§ Task details:
What is needed is an exact reproduction of the listing, without its pictures.

*** Collected data Section Begins ***

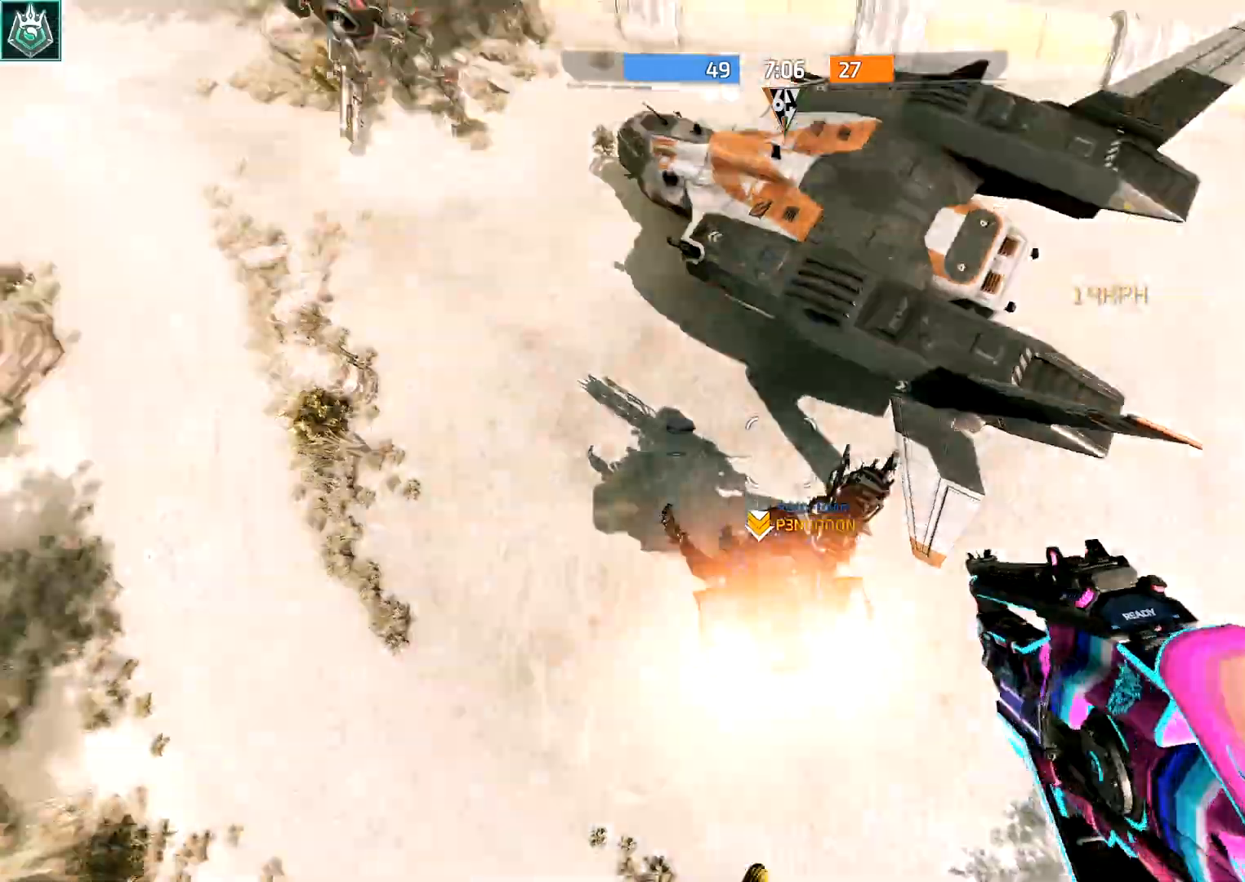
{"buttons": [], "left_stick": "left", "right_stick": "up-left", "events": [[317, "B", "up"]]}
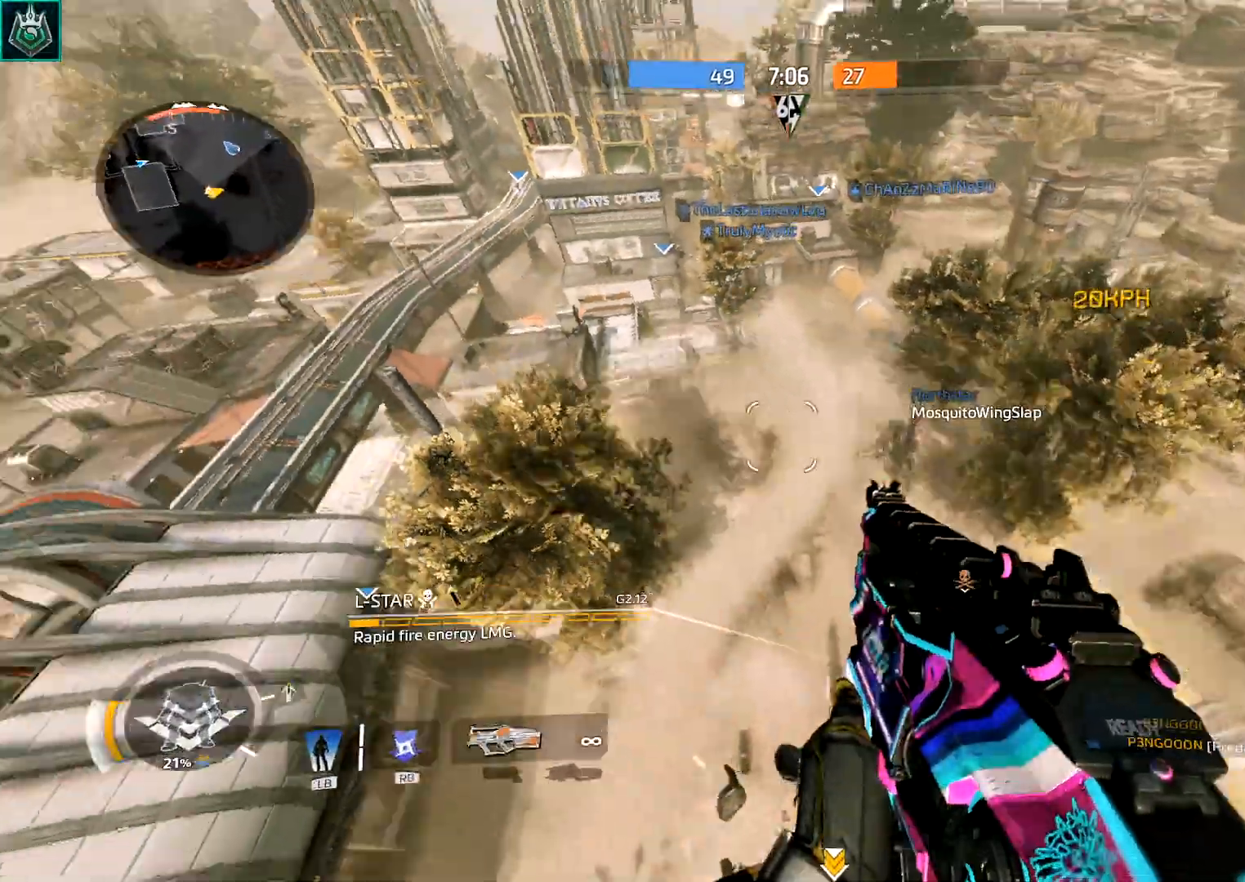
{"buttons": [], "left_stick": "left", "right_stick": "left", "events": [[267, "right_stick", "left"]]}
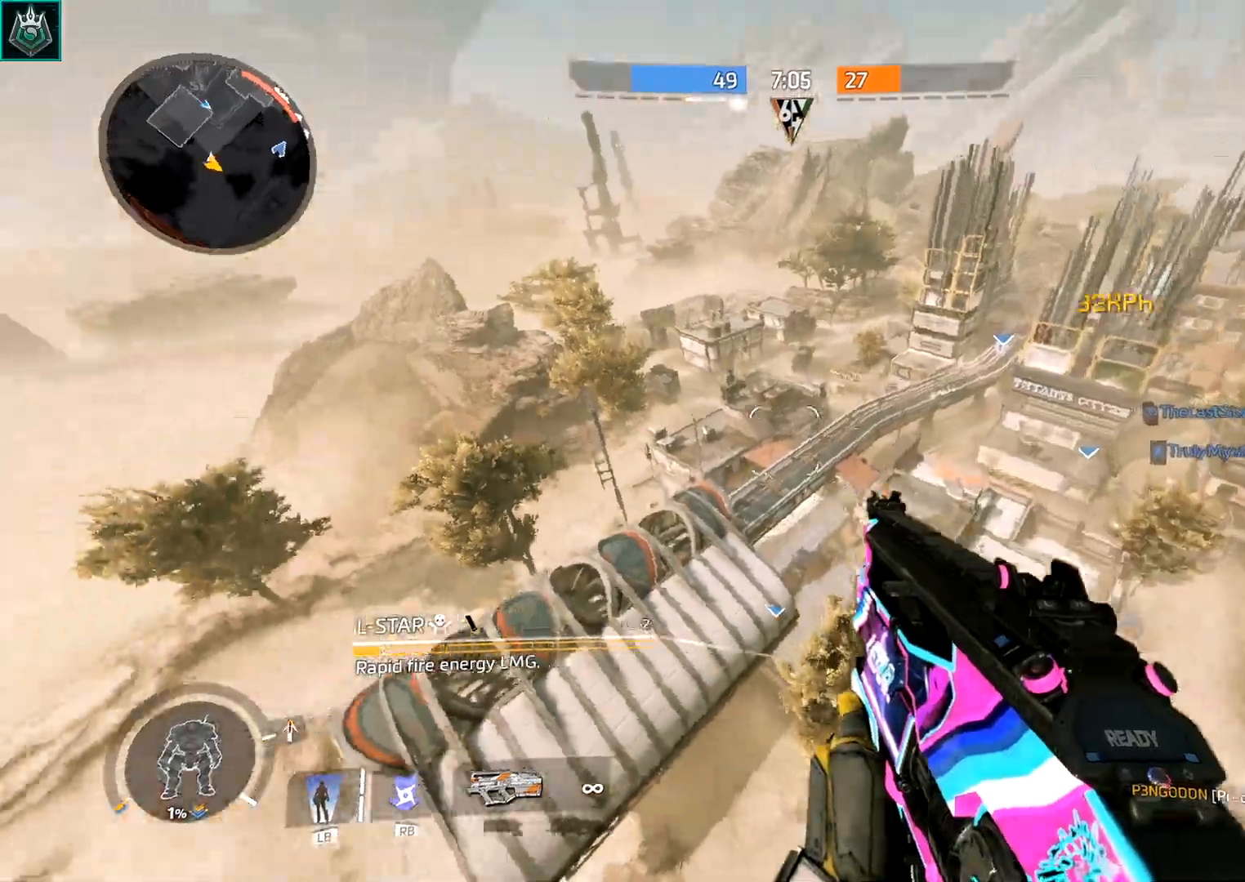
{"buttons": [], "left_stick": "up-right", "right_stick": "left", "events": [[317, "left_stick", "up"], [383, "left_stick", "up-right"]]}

*** Collected data Section Ends ***

§ Task solution:
{"buttons": [], "left_stick": "left", "right_stick": "up-left", "events": [[317, "B", "up"]]}
{"buttons": [], "left_stick": "left", "right_stick": "left", "events": [[267, "right_stick", "left"]]}
{"buttons": [], "left_stick": "up-right", "right_stick": "left", "events": [[317, "left_stick", "up"], [383, "left_stick", "up-right"]]}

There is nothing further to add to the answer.